Navegar en la tormenta
«Las políticas de la identidad gestionan las heridas ajenas con desenvoltura para poder victimizarse colectivamente. Con todo, la totalidad anhelada se enfrenta a la singularidad existente»
La modernidad no se puede comprender sin las políticas de la identidad. No es que sean algo novedoso, solo se han transformado en los diferentes contextos. Y es que estas políticas siempre, aunque el término sea reciente, se han utilizado para espolear la autoafirmación o el resentimiento en las batallas culturales. Con demasiada frecuencia, ambas dimensiones se dan la mano. Durante más de un siglo el nacionalismo fue el vector de identidad más exitoso. No era el único, por supuesto, pero la deriva hiperbólica de nuestros días ha permitido que otras identidades compitan por encontrar un espacio preeminente en el debate público de manera impúdica y desabrida a través de los debates que nos ocupan hoy. Porque, pese a los alegatos sobre la sociedad de la información y sus correlatos adanistas, tener un mayor acceso a información nos está volviendo más cínicos con los valores o símbolos e, incluso, con los demás.
Las políticas identitarias no se construyen en el aire. Al contrario, se nutren de todo tipo de ideologías que buscan en la identidad una potente amalgama victimizadora. Las víctimas están en el centro para ser usadas al gusto del consumidor. Y la palabra aquí adquiere todo el sentido: la política como consumo. Es más fácil aceptar la culpa de los otros porque nos sale barato. Todos estos tipos de alegatos son retóricos y solo sirven para calmar las conciencias de quienes pueden sentirse culpables. La guerra de guerrillas cultural es para muchos un entretenimiento con el que superar el tedio de la cotidianidad y para tensionar la agenda política.
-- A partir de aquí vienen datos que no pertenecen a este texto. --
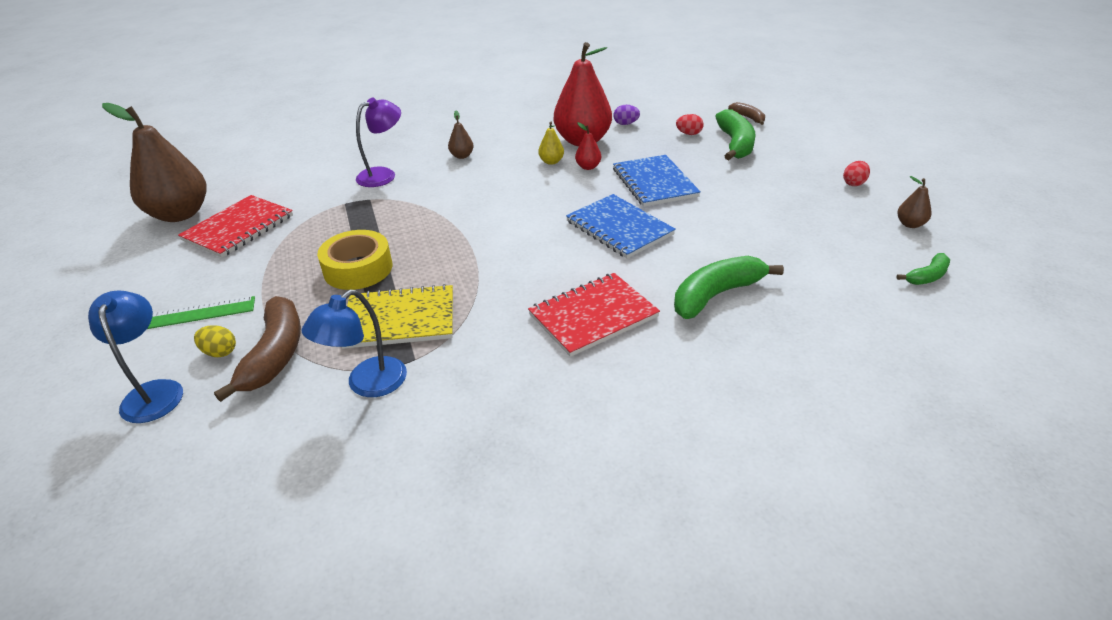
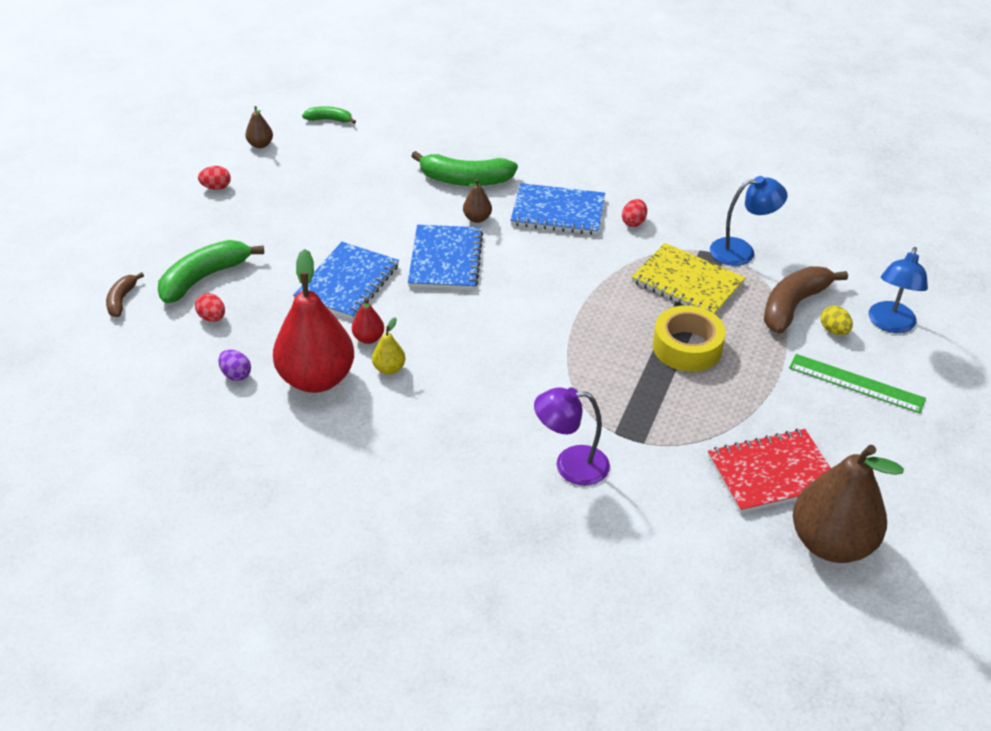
camera: 140 degrees left, 5 degrees up
(462, 156) = (461, 441): brown pear -> brown pear (477, 218)
(510, 349) = (633, 222): none -> red egg
(593, 316) = (558, 212): red notebook -> blue notebook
Sin embargo, el peligro de naufragio siempre está presente cuando navegamos en la tormenta.
Las políticas de la identidad gestionan las heridas ajenas con desenvoltura para poder victimizarse colectivamente. Con todo, la totalidad anhelada se enfrenta a la singularidad existente. La prioridad nunca se sitúa en las experiencias singulares porque estas son difíciles de usar para beneficio propio. Cuando la ética pasa por el reconocimiento del otro como un ser inmanipulable, especialmente en el sufrimiento, las políticas de la identidad se desactivan. De hecho, sabemos que, si no hemos naufragado definitivamente, incluso en los momentos más críticos para la humanidad, ha sido gracias a todas aquellas víctimas que fueron esas voces singulares que “vienen de la otra orilla”, como las identificaba Alain Finkielkraut asumiendo las palabras de Emmanuel Lévinas, que nos exigen la rendición de cuentas y nos acusan de haberlas abandonado. He aquí una clave para estos días: ¿a cuántas víctimas estaremos amordazando porque no podemos usarlas en nuestras guerras culturales?